Except, your explanation of the question in the OP actually reinforces the structural problem I identified in this post. You now explicitly frame the millennium as something that must advance, further, or add to “the consummation of God’s plan of redemption” in order to be theologically legitimate. But you still have not established that “redemptive contribution” is the correct or exclusive standard by which the millennium must be evaluated. You are assuming the very criterion that needs to be proven. That is the same structural defect I pointed out originally, now stated even more clearly. Basically, you are still treating the millennium as either (1) redemptively progressive or (2) theologically unnecessary. But Scripture never requires every stage of God’s plan to be Soteriologically additive. The millennium can be covenantal, judicial, doxological, and kingdom‑oriented without being a new redemptive mechanism. Your framing forces a dichotomy that Scripture does not impose to begin with.
At this stage we are just dealing with the logical fallacy accusations lodged against me according to rule 4.4 that I am required to acknowledge or prove no fallacies were commmitted, and not with the content of what you have said. When we get done with this, I will go back and do that.

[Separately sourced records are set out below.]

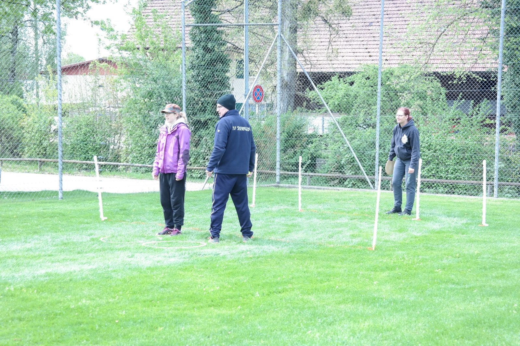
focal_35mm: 64
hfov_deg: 31.4
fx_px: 924
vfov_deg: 21.2
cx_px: 260
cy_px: 173
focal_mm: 42
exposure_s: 1/100
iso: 200
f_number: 6.3
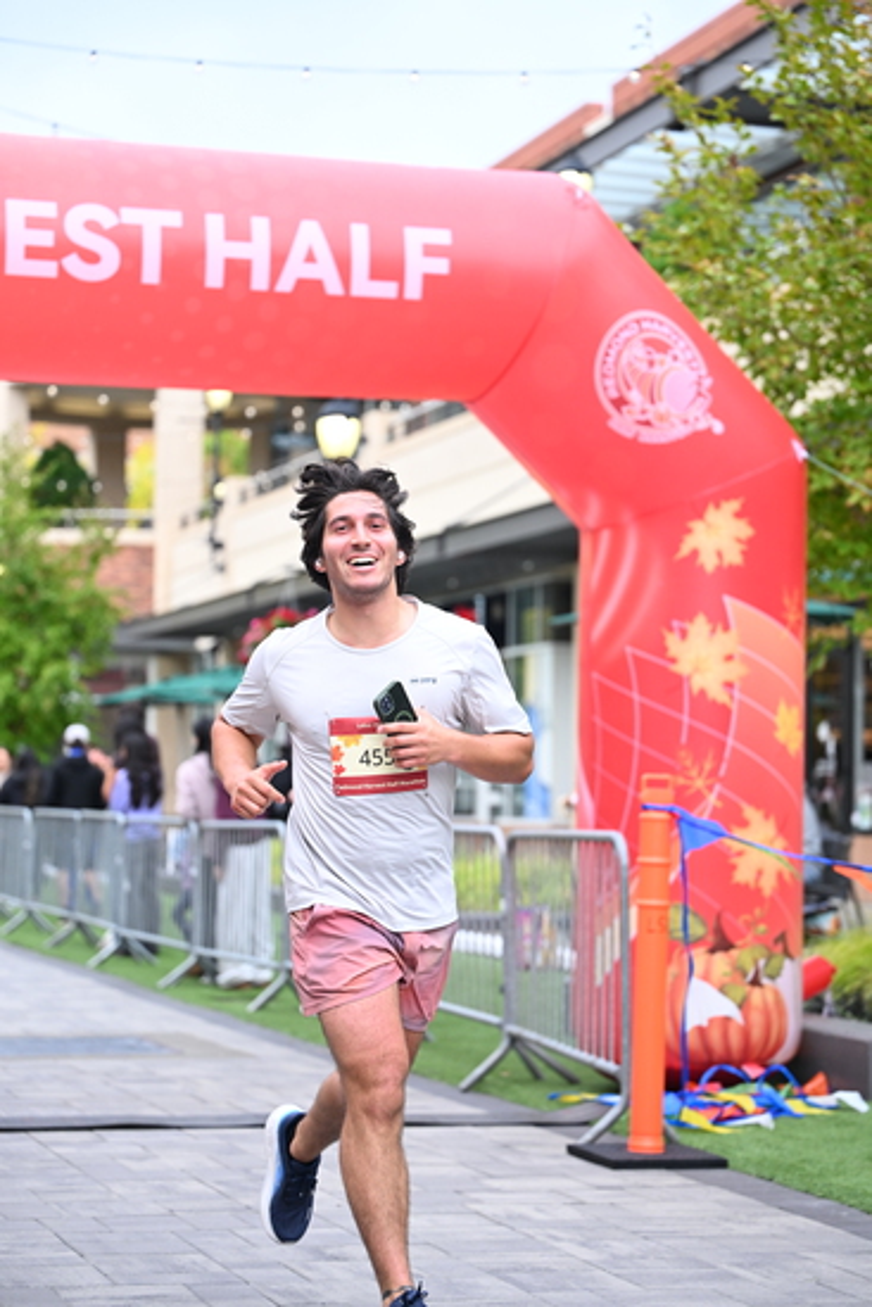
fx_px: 2796
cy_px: 654
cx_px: 436
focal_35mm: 77
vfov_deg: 26.3
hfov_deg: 17.7
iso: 1000
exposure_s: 1/1600
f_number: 2.8
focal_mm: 77
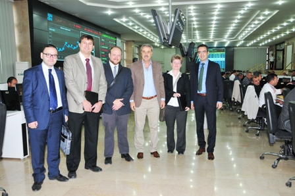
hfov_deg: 57.3
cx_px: 148
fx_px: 270
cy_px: 98
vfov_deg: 39.9
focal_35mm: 33
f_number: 5.6
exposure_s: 1/60
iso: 320
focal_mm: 22
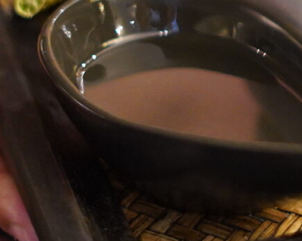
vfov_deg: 5.6
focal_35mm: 274
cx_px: 476
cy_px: -78
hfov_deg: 6.9
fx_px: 2448
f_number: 1.8
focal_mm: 50
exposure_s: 1/160
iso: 3200
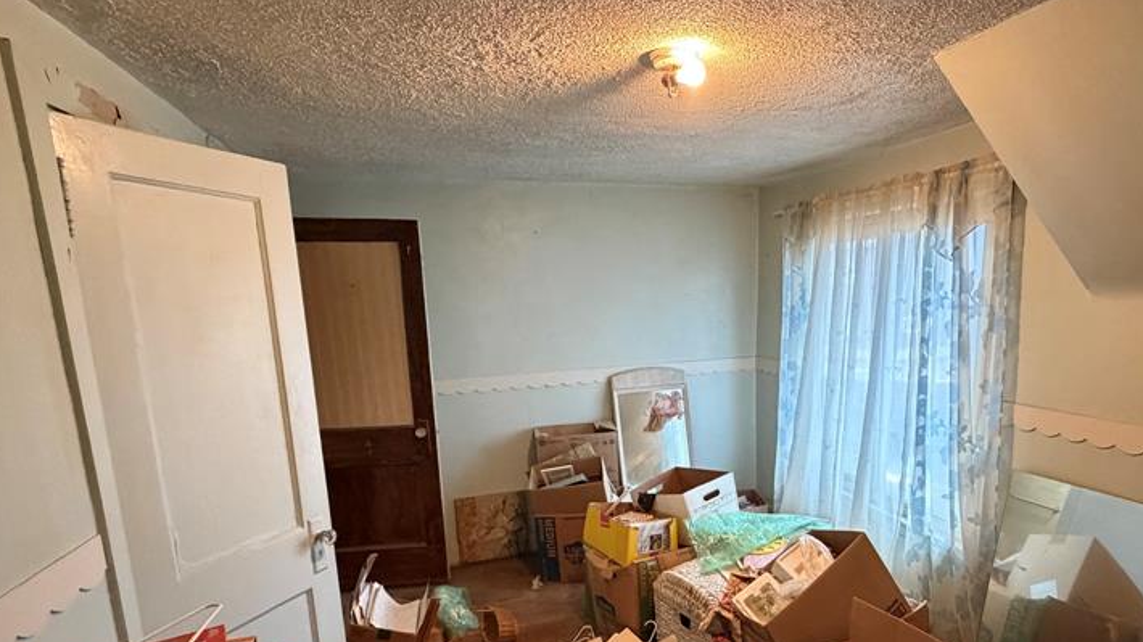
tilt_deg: -11.6
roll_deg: +0.9
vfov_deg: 50.5
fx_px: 667
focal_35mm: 22
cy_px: 431
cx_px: 684
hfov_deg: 80.3
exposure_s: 1/60
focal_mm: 2.22
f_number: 2.2
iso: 1000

Agreed. As for now, we are currently in a procedural dispute, not a biblical one. Because you placed yourself and appealed to a rule‑based, fallacy‑analysis mode (rule 4.4). And I will not address any else until this is resolved. To proceed forwards from rule 4.4 would only accuse me of changing the subject, dodging the fallacy charge, and moving to content before resolving the fallacy issue. After all, even yourself, issued a warning you will not proceed until the fallacy dispute is resolved.